Your assignment:
Within the records below, reproduce without change the lines from the line that has "left knee: (541, 1030)" through the line that has "left hip: (510, 336)", and only those.

'''

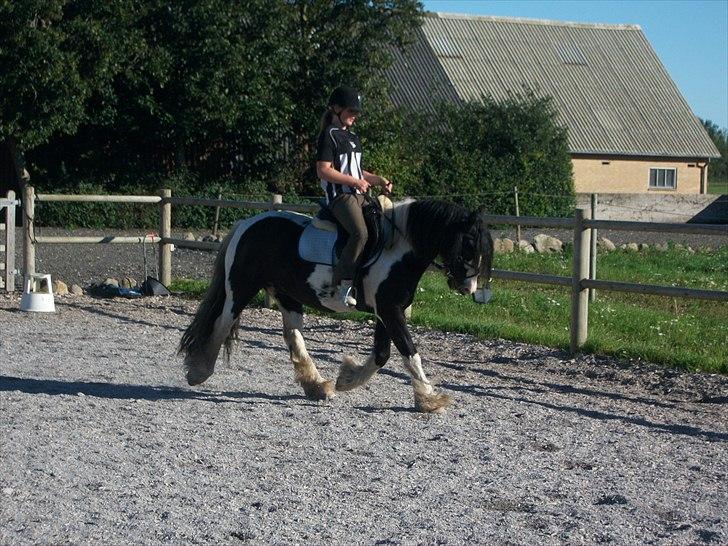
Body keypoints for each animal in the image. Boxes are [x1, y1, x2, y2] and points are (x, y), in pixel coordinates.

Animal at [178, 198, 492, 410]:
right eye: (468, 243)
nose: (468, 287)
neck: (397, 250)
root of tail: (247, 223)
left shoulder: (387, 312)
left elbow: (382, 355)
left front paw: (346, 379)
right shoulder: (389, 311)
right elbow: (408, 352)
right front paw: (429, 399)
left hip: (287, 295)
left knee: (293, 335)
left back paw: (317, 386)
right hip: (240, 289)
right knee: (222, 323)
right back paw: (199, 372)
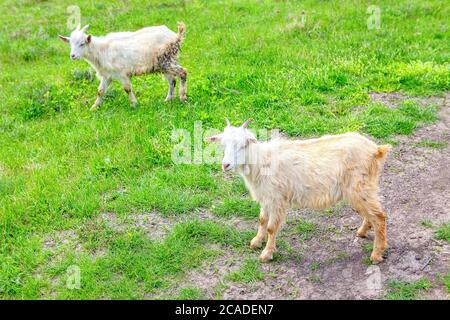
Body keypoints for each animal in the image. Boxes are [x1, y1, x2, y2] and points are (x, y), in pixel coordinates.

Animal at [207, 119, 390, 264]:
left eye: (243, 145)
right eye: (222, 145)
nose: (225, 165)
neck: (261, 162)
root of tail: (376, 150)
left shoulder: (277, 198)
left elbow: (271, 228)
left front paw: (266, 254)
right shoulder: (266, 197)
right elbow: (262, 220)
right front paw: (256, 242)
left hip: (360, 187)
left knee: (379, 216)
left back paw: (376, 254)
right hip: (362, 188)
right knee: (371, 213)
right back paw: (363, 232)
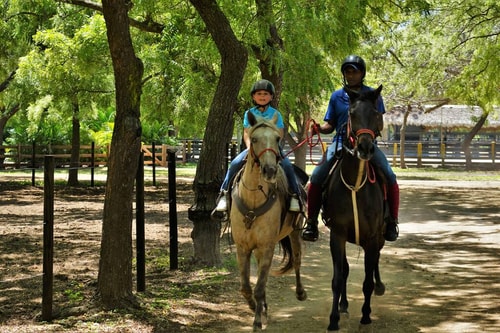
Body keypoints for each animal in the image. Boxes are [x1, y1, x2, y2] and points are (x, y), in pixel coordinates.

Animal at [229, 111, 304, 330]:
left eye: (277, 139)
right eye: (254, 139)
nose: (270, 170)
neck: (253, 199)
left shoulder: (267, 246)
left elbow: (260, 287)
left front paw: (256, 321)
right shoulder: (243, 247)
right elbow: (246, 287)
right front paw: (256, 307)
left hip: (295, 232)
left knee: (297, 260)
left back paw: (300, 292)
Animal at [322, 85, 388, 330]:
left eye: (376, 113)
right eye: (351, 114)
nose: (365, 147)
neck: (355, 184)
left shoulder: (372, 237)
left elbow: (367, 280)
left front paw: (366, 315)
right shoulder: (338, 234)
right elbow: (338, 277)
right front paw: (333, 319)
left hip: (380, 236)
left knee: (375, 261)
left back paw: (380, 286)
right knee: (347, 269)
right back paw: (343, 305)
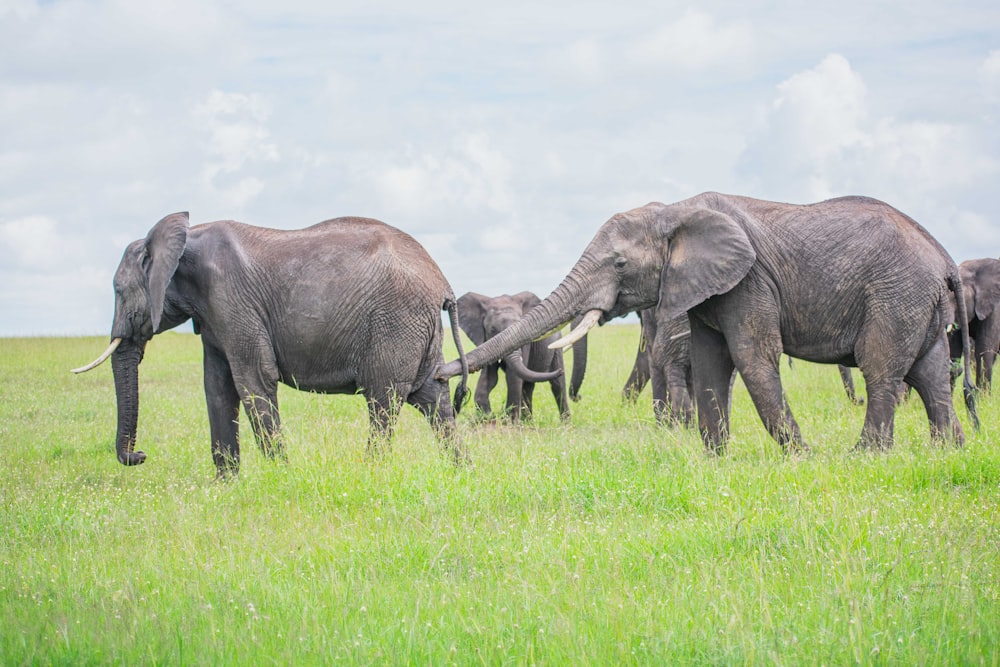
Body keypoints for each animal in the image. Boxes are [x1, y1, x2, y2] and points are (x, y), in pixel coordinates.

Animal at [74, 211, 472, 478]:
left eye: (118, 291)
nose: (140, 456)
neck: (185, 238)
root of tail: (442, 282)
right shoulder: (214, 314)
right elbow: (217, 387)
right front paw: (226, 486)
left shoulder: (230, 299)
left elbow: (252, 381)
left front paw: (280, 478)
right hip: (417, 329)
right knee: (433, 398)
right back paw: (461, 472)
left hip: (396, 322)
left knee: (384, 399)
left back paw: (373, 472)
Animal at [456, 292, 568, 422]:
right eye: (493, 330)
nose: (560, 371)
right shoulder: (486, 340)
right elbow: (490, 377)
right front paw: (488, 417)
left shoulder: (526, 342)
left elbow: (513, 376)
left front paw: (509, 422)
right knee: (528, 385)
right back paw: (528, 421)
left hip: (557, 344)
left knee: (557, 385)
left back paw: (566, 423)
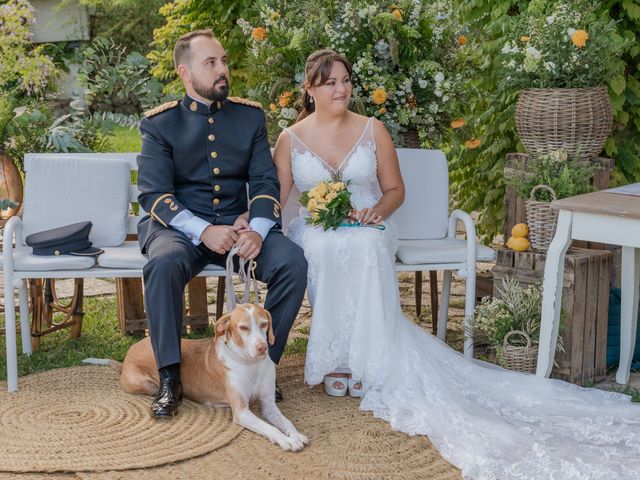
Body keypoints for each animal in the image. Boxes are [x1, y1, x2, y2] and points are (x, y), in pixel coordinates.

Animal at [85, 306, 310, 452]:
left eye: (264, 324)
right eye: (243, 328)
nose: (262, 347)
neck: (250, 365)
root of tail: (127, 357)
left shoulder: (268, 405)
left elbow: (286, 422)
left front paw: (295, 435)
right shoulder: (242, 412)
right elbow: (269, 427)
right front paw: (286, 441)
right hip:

'''
'''

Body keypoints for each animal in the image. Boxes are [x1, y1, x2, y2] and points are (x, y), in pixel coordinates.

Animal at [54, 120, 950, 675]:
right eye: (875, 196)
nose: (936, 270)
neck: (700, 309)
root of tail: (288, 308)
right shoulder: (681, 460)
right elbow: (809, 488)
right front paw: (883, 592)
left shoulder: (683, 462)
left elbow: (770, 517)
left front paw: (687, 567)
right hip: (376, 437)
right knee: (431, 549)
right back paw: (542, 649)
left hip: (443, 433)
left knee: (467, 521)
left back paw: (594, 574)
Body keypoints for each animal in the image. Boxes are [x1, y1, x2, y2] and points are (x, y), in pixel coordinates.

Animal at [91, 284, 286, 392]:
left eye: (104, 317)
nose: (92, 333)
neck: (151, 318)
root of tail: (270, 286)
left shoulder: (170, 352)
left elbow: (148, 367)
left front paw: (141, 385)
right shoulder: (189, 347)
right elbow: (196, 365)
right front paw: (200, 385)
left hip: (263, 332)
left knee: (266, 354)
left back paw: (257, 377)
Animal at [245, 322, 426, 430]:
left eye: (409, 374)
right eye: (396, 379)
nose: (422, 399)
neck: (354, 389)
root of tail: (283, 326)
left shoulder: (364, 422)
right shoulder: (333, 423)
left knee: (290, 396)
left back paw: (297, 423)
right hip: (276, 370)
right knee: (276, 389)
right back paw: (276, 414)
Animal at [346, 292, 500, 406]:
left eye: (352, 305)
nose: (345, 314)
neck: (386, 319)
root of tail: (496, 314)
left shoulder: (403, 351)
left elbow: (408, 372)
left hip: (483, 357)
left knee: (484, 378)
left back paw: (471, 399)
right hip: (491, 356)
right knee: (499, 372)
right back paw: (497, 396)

'''
'''

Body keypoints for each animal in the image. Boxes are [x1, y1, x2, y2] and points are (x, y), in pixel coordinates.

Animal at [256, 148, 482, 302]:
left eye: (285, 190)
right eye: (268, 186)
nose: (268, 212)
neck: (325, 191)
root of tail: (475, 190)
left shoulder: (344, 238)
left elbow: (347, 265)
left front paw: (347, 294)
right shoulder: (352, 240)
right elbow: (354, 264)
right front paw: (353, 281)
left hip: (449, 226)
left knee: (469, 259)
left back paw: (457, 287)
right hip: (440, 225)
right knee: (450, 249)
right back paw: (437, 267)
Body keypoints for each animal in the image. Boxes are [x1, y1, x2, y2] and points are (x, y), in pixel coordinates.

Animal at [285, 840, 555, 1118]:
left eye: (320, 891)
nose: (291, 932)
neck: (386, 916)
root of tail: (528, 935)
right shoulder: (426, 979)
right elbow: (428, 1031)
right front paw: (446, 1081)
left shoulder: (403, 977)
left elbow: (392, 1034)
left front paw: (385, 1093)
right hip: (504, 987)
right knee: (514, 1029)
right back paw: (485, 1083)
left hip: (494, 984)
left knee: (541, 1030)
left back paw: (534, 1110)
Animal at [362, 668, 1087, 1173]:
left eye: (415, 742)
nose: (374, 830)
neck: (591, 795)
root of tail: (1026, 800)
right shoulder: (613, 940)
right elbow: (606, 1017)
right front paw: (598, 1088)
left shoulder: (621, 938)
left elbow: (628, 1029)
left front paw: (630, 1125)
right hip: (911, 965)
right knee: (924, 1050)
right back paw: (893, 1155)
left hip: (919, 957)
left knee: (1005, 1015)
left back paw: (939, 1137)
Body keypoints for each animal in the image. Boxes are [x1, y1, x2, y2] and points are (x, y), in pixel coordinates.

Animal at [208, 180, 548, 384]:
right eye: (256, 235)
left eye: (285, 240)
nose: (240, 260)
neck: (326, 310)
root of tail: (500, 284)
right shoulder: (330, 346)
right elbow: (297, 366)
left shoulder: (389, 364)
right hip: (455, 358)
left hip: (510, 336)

'''

Answer to this problem:
left knee: (541, 1030)
left back paw: (534, 1110)
Animal at [362, 668, 1087, 1173]:
left eye: (415, 742)
nose: (374, 830)
neck: (591, 795)
root of tail: (1026, 800)
right shoulder: (613, 940)
right elbow: (606, 1017)
right front paw: (598, 1088)
left shoulder: (621, 938)
left elbow: (628, 1029)
left front paw: (630, 1125)
right hip: (911, 965)
right knee: (924, 1050)
right back paw: (893, 1155)
left hip: (919, 957)
left knee: (1005, 1015)
left back paw: (939, 1137)
Body keypoints for each animal in the image. Boxes are [x1, y1, x2, y2] and points are (x, y), in pixel coordinates.

Animal at [208, 180, 548, 384]:
right eye: (256, 235)
left eye: (285, 240)
nose: (240, 260)
neck: (326, 310)
root of tail: (500, 284)
right shoulder: (330, 346)
right elbow: (297, 366)
left shoulder: (389, 364)
right hip: (455, 358)
left hip: (510, 336)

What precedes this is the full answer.